There's so much joy in life, so many pleasures all around, but the pleasure of insomnia is one I've never found. -- Barenaked Ladies, Who Needs Sleep

In the event of zombie attack, head to a Sharper Image store

I just saw a commercial for a new super-powered juicer/salsa-maker/food processor thingie. I wish I had a picture to show you because I haven’t posted a new IT in months.
The reason I bring this up is that during the commercial they show a CGI sequence of some piece of fruit being rendered into juice by this device, just like in CSI, when the criminalists theorize how some piece of evidence relates to the crime.
I use this analogy because in this CGI dramatization, the millions of tiny rotating blades of the sarlaak juicer basically cause the small CGI peach (or maybe it was a nectarine.
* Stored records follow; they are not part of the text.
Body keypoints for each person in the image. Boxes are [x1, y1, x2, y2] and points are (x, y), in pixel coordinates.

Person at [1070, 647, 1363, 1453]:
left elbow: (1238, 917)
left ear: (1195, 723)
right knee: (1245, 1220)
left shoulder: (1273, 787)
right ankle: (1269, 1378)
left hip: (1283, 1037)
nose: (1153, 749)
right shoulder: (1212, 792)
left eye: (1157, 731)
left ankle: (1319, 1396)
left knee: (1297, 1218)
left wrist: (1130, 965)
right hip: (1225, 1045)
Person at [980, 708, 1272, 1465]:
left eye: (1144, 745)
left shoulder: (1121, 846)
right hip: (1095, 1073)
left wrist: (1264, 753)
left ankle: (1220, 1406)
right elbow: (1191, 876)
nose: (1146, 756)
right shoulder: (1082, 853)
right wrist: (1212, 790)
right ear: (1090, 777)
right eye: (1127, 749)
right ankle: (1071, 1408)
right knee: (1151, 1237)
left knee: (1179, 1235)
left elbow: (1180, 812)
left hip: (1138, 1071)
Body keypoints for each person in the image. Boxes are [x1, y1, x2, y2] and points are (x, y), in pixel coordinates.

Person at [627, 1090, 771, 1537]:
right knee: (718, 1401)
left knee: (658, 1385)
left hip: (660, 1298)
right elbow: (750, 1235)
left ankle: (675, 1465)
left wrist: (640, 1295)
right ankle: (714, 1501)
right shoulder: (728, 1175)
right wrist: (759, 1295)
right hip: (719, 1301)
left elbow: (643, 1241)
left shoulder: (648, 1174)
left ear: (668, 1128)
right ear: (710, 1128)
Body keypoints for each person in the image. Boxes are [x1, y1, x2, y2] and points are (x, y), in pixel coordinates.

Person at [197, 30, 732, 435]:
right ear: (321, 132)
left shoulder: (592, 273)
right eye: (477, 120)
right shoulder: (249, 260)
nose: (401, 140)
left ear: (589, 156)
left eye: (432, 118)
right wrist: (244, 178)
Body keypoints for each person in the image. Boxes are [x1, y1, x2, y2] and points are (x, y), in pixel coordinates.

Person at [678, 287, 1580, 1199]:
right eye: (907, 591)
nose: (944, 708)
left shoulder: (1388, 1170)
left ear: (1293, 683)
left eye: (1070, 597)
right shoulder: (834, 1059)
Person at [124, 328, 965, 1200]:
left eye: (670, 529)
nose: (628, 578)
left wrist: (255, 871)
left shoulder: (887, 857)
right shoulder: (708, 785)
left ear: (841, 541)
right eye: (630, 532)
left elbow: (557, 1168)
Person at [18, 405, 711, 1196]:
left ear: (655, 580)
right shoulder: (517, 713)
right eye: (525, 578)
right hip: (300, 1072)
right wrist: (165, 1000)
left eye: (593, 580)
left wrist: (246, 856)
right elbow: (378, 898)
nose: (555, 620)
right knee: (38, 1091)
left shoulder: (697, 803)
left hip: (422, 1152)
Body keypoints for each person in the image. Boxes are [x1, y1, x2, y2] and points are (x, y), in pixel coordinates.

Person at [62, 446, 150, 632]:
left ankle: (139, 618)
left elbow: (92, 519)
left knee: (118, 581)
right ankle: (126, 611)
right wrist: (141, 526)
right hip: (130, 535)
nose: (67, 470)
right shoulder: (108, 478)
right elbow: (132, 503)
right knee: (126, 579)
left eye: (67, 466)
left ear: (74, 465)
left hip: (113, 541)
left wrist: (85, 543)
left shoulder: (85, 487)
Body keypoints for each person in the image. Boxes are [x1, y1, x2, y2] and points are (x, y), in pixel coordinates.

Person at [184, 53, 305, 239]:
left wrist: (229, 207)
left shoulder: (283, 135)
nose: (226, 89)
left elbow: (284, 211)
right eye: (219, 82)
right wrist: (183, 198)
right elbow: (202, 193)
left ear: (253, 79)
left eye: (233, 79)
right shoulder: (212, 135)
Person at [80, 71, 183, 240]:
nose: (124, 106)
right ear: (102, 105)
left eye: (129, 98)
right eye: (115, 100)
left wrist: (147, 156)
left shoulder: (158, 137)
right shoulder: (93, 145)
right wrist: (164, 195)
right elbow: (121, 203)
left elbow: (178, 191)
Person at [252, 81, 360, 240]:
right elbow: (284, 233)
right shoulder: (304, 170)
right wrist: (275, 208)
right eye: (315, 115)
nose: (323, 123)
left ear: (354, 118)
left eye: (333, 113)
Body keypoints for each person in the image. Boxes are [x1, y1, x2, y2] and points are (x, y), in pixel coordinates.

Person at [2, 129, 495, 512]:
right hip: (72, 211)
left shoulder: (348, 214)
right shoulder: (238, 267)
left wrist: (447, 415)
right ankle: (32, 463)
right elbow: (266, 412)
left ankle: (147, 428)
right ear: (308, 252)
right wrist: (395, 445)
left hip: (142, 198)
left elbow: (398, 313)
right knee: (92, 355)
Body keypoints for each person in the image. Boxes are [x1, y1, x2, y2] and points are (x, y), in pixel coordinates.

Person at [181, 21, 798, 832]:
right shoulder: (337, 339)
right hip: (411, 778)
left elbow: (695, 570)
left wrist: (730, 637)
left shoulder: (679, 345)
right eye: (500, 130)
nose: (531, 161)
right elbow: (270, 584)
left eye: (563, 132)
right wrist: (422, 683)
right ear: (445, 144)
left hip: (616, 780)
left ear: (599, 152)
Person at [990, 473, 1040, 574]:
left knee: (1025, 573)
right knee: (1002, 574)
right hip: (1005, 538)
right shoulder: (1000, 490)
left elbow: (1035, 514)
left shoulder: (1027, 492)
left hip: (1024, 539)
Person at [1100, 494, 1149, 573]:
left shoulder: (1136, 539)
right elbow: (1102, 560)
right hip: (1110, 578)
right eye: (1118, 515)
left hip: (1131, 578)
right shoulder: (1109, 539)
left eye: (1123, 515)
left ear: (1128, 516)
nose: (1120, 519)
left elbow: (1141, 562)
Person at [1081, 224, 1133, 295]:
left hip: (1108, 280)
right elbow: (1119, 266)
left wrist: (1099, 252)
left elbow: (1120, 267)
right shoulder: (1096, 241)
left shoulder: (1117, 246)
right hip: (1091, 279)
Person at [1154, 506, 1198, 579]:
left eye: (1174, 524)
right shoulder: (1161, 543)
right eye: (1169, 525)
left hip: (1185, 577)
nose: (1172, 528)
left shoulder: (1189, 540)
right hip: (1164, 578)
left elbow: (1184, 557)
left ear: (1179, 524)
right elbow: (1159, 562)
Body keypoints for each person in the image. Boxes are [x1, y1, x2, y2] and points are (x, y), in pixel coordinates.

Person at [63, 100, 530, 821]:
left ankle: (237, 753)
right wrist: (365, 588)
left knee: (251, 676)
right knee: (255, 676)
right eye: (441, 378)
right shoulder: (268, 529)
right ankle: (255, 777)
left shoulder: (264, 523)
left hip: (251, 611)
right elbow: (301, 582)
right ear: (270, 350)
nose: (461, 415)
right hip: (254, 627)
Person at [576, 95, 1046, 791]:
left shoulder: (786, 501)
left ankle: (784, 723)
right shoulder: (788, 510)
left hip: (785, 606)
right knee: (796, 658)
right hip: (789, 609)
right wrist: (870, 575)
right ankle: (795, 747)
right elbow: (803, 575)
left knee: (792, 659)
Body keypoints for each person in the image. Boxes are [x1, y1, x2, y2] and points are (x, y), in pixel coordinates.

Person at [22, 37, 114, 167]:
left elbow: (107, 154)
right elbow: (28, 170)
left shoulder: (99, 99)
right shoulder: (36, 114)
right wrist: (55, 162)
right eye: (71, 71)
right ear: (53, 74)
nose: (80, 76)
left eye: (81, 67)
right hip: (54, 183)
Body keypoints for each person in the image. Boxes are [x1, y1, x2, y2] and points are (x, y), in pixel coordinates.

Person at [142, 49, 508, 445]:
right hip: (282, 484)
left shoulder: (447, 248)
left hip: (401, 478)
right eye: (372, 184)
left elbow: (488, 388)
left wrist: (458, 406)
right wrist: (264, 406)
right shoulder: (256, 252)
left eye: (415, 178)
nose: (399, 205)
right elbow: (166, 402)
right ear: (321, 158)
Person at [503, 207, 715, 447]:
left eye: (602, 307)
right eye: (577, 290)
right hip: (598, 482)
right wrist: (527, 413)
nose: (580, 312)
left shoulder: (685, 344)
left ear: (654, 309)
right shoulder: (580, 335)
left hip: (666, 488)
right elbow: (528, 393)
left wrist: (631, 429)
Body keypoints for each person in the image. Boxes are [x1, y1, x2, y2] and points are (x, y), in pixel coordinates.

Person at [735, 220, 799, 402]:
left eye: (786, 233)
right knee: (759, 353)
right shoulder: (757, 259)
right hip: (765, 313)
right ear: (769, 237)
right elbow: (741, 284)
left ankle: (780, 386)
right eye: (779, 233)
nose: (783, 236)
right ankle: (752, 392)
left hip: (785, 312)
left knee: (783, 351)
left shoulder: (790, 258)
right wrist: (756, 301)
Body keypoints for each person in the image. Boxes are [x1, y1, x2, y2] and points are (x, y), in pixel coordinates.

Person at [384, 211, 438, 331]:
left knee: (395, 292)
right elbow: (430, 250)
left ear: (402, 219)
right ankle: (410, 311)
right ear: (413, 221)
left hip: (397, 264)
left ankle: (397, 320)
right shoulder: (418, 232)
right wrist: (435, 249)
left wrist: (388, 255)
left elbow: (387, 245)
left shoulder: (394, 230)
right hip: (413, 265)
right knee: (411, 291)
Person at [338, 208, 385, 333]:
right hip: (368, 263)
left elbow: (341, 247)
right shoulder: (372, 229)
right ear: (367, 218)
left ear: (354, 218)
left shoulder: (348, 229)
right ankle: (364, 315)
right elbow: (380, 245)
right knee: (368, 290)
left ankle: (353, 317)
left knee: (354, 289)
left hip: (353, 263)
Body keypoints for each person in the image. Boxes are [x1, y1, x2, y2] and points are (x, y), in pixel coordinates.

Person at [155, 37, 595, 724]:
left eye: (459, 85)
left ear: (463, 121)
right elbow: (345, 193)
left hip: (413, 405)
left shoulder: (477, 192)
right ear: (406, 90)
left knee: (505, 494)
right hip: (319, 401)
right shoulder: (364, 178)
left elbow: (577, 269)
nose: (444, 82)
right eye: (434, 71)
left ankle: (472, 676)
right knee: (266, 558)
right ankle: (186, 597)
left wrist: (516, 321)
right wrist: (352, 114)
It’s hard to tell in CGI) to liquefy instantly, exploding in a shower of peachy (or nectariney) gore. And the first thing I thought was “My god, can you imagine what that would do to a man’s hand if he got caught in one?”
And then my mind concocted all sorts of wild scenarios whereby the mafia might grab you for defaulting on your shady debts and, say, make you stick your hand or face or penis into a Sharper Image Juicer.
I think maybe I watch too many crime dramas.
Also, the preppy tween boy and girl that mom hands glasses of their pureed father ocra juice to at the end are absolutely adorable.